━━ Excerpt provided ━━

Runtime Concepts

The Beamable SDK is structured as a collection of custom UE Engine, Editor and GameInstance Subsystems. Game-Maker Code (as in, code the Beamable customer writes) can take advantage of various guarantees we provide by understanding how these subsystems work.

UBeamUserSlots and FUserSlot

The Beamble SDK authentication model is built around the concept of a UserSlot. It functions as a named local player slot. At the moment, this does not integrate with UE's own LocalPlayer systems but... its likely that it will eventually.

By default, we ship with two lists of User Slots inside the UBeamCoreSettings(found in Project Settings -> Engine) :

  • The RuntimeUserSlots , that contains a default slot at index 0, called Player0.
    • This list is the list of expected player slots for every running client of your game.
  • The EditorUserSlots, that contains a default slot at index 0, called MainEditorDeveloperSlot.
    - The Beamable Editor integration also uses the user slot system to authenticate the requests it makes to the Beamable servers. So... when you signed into the editor, you're data is associated to this default slot.

    The point of this is to allow our SDK to be compatible with local co-op games that also want to make use of Beamable features with per-player granularity. As in, allow local players 1 and 2 to log into their respective accounts.

    The UBeamUserSlots Engine Subsystem is responsible for:
  • Namespace slots in order to support multiple running PIE instances. This is why, like UE, we take in a UObject* CallingContext parameter in certain parts of our APIs.
  • Association of arbitrary data with these namespaced slots.
  • Assert that only slots defined in the UBeamCoreSettings are in use.
    - Except any User Slot with Test in its name. So you can write automated tests with arbitrary amounts of user slots by using user slots with Test in their names.

    This subsystem does not handle the actual logging in and logging out. That is handled by two other Subsystems:
  • UBeamRuntime , a GameInstanceSubsystem, is responsible for PIE instances and packaged games.
  • UBeamEditor, an EditorSubsystem, is responsible for the Editor integration.

    For now, we will focus on the UBeamRuntime subsystem. For more information on the editor integration, look at [[Unreal SDK - Editor Integration]].

━━━
━━ Source data ━━

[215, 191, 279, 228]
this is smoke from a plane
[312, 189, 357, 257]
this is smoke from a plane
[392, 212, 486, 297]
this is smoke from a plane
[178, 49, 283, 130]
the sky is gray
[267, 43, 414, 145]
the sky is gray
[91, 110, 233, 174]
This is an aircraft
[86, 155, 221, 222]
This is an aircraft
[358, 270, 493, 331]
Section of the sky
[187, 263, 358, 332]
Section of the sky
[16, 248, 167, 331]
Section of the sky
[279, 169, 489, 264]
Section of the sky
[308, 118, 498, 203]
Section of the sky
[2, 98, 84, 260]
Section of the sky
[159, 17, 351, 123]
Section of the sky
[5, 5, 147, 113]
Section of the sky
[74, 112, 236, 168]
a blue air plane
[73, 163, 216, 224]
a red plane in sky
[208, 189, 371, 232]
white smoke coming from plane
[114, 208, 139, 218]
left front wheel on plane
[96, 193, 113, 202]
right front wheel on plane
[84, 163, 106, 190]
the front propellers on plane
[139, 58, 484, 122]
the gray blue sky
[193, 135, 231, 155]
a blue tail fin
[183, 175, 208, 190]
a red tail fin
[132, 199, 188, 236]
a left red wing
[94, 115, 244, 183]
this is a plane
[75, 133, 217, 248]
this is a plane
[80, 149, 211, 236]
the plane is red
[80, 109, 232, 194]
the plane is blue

━━━

→ Problems to solve
A - Copy out the passage of the Beamable runtime concepts page from "The Beamble SDK" to "0, called MainEditorDeveloperSlot.", word for word.
B - Pick up the Beamable runtime concepts page where it stops and carry it forward.

→ Answers to the exercise
A -
The Beamble SDK authentication model is built around the concept of a UserSlot. It functions as a named local player slot. At the moment, this does not integrate with UE's own LocalPlayer systems but... its likely that it will eventually.

By default, we ship with two lists of User Slots inside the UBeamCoreSettings(found in Project Settings -> Engine) :

  • The RuntimeUserSlots , that contains a default slot at index 0, called Player0.
    • This list is the list of expected player slots for every running client of your game.
  • The EditorUserSlots, that contains a default slot at index 0, called MainEditorDeveloperSlot.

B -
UBeamRuntime & UBeamRuntimeSubsystem

UBeamRuntime is the entry point for the Beamable SDK at runtime. It is a GameInstanceSubsystem and follows its lifecycle rules. It is responsible for a couple of things:

  • It controls the SDK's runtime initialization flow.

  • It controls the various SDK's user [un]-authentication flows.

  • It controls UBeamRuntimeSubsystems's lifecycle with respect to the SDK itself and FUserSlots.

    The images below describes how the Beamable SDK's lifecycle injects itself into UE's own lifecycle:

    Now that you understand the SDK's initialization flows, read up on the various Sign Up and Login flows we provide.

Player Sign Up and Login Flows with Beamable

The Beamable SDK comes with a set of pre-implemented operations for common sign-up use-cases. Here are how to set up a few of the common login/signup flows using Beamable.

Login Flow - "Mobile Games" Style Authentication

By default, the SDK comes configured with Frictionless Authentication turned on. This is to make testing easier and allow for easy experimentation. Also, this is the default behavior in mobile-first titles.

With this on, after UBeamRuntime::OnStarted has run, we'll attempt to automatically create a guest account for you, at the first configured FUserSlot. If an account is already locally cached at that FUserSlot we'll login to that one automatically.

At the moment, there's not much automatic error handling for this path and we don't recommend shipping with it on for now (its mostly there to make it easy to get started and experiment with the SDK).

With Frictionless Auth turned on, you can add delegates to UBeamRuntime::OnUserReady and start using the SDK there as a guest Beamable user. Guest users will be lost if signed out (or have its locally cached data lost for any reason).

At any point once signed in, you can attach a different identity to them through one of the various UBeamRuntime::Attach_____ Operations. Once that is done, that account can now be accessed through the UBeamRuntime::Login____ Operation for the type of credentials you attached. For example, if you AttachEmailAndPassword you'll be able to LoginEmailAndPassword to sign back into the account.

By default, this does not run in Dedicated Servers even if it is on. Dedicated Servers use a different form of authentication.

Login Flow - "PC/Console" Style Authentication

In PC/Console titles, often the user can sign-in and up from inside the game. That can happen either through an active form-filling process, an active request to third-party authentication (Discord, Google, etc...) or an automatic store-based login (Epic Online Services, PSN, Steam, etc...).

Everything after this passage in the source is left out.